▸ WORK TO COMPLETE
Show every line in the entries below where the word "input" appears.

Machine-readable electronics designs:
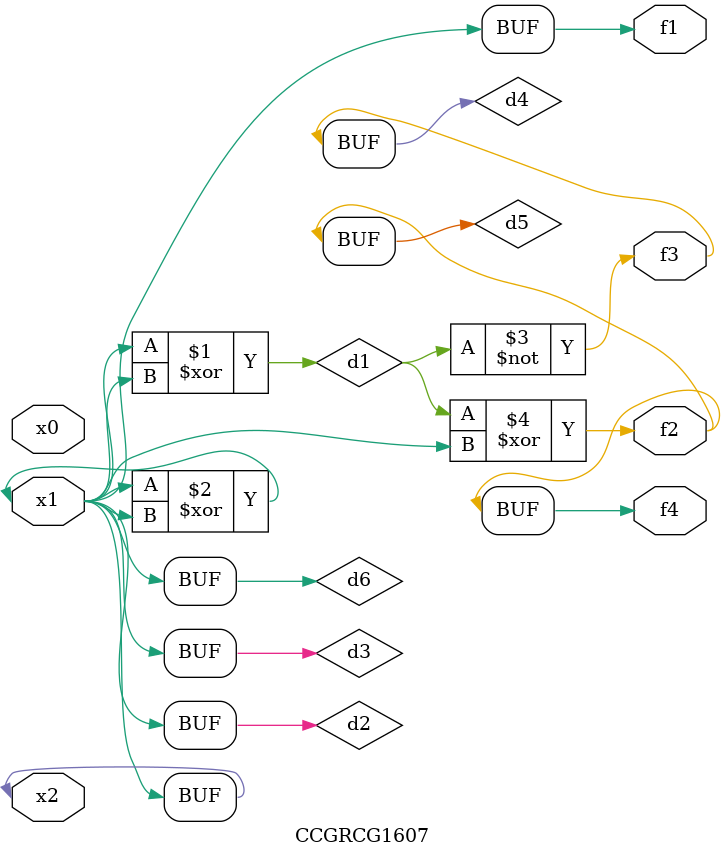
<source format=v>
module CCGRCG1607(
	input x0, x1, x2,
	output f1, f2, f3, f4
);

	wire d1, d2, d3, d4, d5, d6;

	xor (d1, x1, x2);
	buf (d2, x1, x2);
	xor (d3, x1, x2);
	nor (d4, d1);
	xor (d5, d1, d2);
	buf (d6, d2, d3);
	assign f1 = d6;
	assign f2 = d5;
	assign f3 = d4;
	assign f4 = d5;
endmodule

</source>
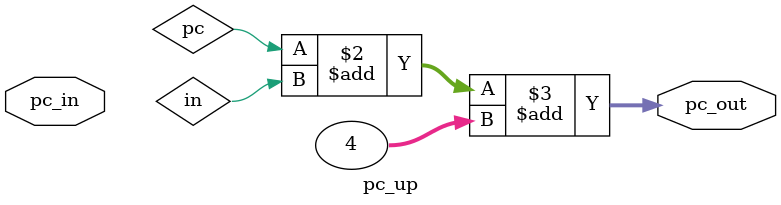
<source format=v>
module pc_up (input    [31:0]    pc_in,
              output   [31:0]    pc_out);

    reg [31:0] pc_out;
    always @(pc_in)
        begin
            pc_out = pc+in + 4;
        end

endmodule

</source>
...
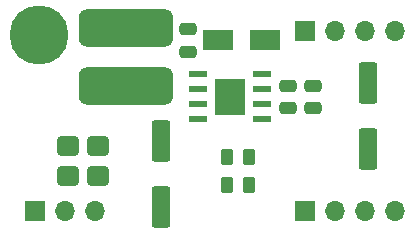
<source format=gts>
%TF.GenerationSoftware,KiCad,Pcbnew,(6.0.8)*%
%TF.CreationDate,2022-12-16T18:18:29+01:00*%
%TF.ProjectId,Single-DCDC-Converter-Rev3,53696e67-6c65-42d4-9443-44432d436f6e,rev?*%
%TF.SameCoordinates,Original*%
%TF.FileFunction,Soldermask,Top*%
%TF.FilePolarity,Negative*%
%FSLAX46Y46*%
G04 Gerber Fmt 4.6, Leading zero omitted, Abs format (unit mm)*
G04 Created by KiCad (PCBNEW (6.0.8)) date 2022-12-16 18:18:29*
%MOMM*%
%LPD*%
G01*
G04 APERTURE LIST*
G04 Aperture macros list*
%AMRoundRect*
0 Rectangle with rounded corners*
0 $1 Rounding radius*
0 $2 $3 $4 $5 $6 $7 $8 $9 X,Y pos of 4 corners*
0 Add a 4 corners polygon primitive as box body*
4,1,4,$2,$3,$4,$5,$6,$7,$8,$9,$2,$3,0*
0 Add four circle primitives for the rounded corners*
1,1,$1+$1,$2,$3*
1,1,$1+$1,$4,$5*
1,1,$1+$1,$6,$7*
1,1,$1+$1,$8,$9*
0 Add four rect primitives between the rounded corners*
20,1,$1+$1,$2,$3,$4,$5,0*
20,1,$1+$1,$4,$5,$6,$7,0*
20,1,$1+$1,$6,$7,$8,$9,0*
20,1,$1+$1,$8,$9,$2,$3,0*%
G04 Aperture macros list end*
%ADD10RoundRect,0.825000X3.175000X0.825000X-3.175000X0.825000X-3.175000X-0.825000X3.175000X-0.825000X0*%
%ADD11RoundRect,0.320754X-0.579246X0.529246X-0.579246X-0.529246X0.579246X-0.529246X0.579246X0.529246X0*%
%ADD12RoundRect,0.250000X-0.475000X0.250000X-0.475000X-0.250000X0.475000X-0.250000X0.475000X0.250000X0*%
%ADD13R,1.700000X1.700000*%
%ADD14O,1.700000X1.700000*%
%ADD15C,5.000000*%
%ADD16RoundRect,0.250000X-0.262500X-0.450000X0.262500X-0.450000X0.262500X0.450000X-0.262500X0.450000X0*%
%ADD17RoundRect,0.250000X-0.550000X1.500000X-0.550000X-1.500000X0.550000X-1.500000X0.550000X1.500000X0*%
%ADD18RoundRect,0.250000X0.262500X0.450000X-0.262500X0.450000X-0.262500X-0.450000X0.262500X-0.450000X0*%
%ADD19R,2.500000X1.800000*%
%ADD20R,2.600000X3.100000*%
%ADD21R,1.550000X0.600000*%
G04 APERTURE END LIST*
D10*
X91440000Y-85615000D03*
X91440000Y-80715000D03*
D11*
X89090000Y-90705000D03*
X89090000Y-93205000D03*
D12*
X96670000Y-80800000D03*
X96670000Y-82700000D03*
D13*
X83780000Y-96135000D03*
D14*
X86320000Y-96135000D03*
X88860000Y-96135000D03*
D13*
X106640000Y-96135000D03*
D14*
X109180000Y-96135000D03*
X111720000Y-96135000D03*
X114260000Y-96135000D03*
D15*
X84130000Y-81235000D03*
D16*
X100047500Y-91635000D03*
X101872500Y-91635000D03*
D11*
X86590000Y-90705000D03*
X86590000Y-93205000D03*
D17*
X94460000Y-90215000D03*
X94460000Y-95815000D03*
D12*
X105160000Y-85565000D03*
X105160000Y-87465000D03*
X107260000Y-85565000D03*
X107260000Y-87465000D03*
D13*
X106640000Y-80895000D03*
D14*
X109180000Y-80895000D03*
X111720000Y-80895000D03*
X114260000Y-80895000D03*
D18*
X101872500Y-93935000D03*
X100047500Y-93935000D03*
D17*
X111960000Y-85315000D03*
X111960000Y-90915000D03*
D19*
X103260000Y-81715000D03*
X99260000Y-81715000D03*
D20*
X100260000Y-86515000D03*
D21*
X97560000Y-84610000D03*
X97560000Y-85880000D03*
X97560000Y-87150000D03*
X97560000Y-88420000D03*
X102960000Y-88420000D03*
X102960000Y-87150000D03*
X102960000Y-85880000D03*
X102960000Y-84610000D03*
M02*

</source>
* * *
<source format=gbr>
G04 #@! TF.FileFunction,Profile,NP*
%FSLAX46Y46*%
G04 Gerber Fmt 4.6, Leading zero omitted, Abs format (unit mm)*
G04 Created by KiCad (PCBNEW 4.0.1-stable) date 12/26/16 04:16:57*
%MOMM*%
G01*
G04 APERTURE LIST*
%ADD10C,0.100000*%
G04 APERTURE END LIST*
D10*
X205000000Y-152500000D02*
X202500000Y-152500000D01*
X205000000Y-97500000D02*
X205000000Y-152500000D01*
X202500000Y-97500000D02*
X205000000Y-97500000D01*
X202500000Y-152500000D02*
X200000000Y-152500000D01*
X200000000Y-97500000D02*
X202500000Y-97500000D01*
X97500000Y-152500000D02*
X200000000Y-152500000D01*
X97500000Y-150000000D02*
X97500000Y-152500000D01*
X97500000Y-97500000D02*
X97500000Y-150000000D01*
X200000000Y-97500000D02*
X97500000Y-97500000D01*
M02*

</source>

▸ WORKED SOLUTION
	input x0, x1, x2,
module pc_up (input    [31:0]    pc_in,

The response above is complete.